■ Data below ■
---*---

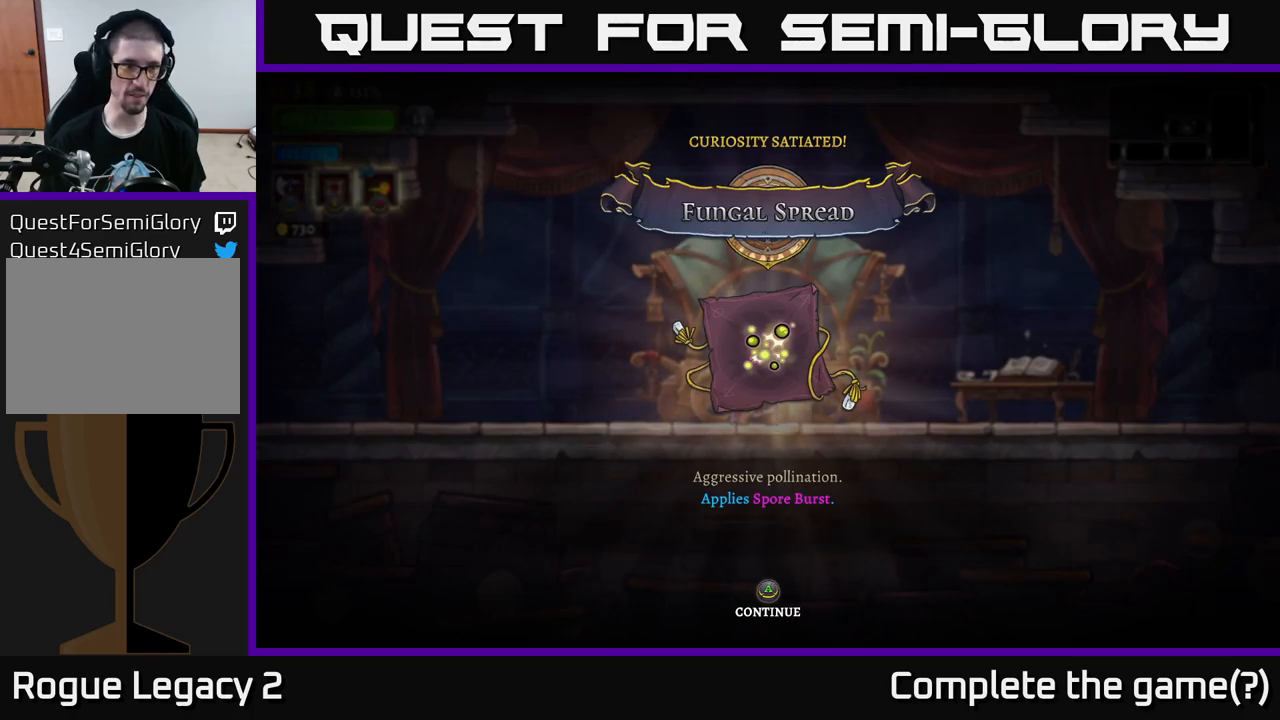
{"buttons": [], "left_stick": "left", "right_stick": "center", "events": [[50, "A", "down"], [167, "A", "up"], [367, "left_stick", "left"]]}
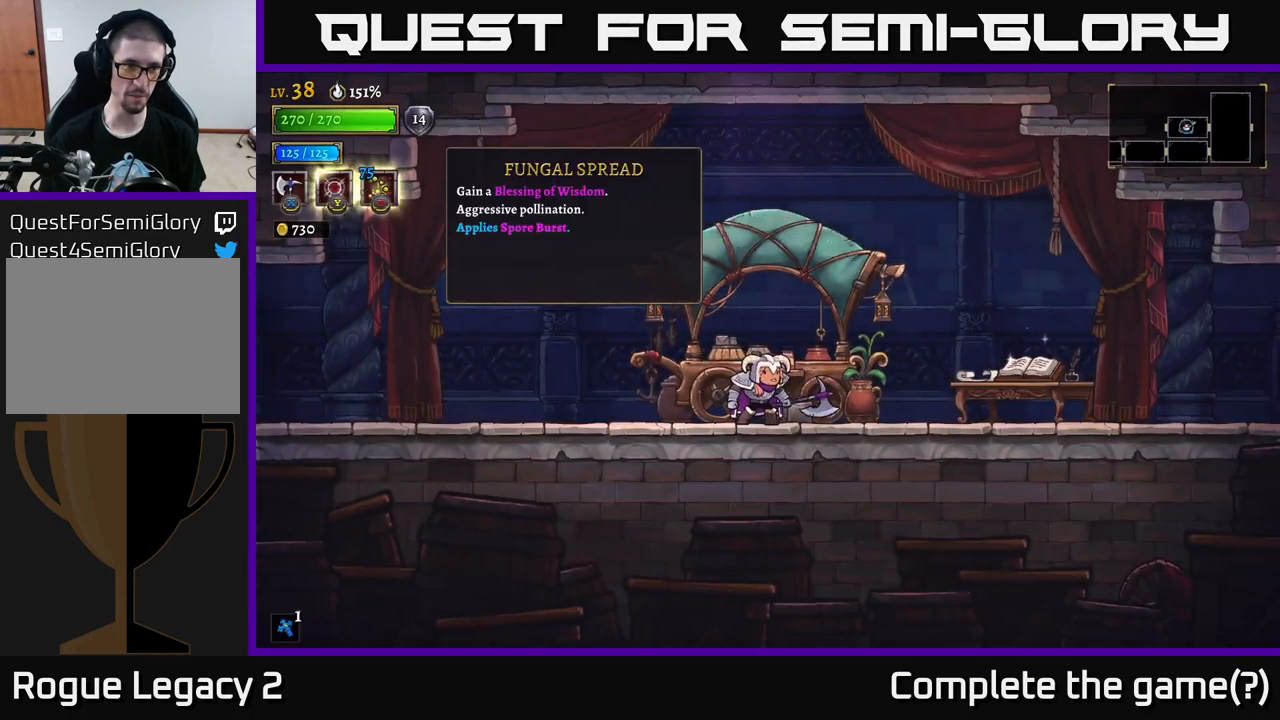
{"buttons": [], "left_stick": "left", "right_stick": "center", "events": []}
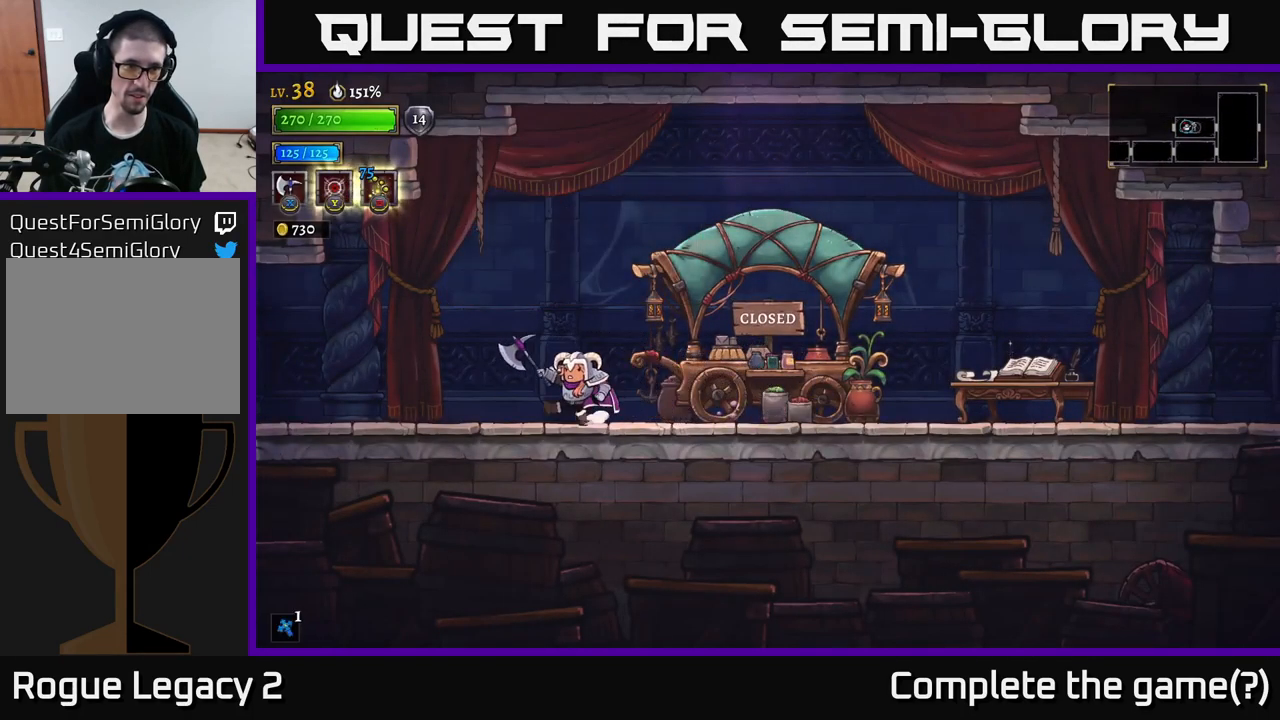
{"buttons": [], "left_stick": "left", "right_stick": "center", "events": [[100, "left_stick", "center"], [400, "left_stick", "left"]]}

---*---

■ Directions ■
Every line above is to be given again exactly, apart from the pictures.

■ Answer section ■
{"buttons": [], "left_stick": "left", "right_stick": "center", "events": [[50, "A", "down"], [167, "A", "up"], [367, "left_stick", "left"]]}
{"buttons": [], "left_stick": "left", "right_stick": "center", "events": []}
{"buttons": [], "left_stick": "left", "right_stick": "center", "events": [[100, "left_stick", "center"], [400, "left_stick", "left"]]}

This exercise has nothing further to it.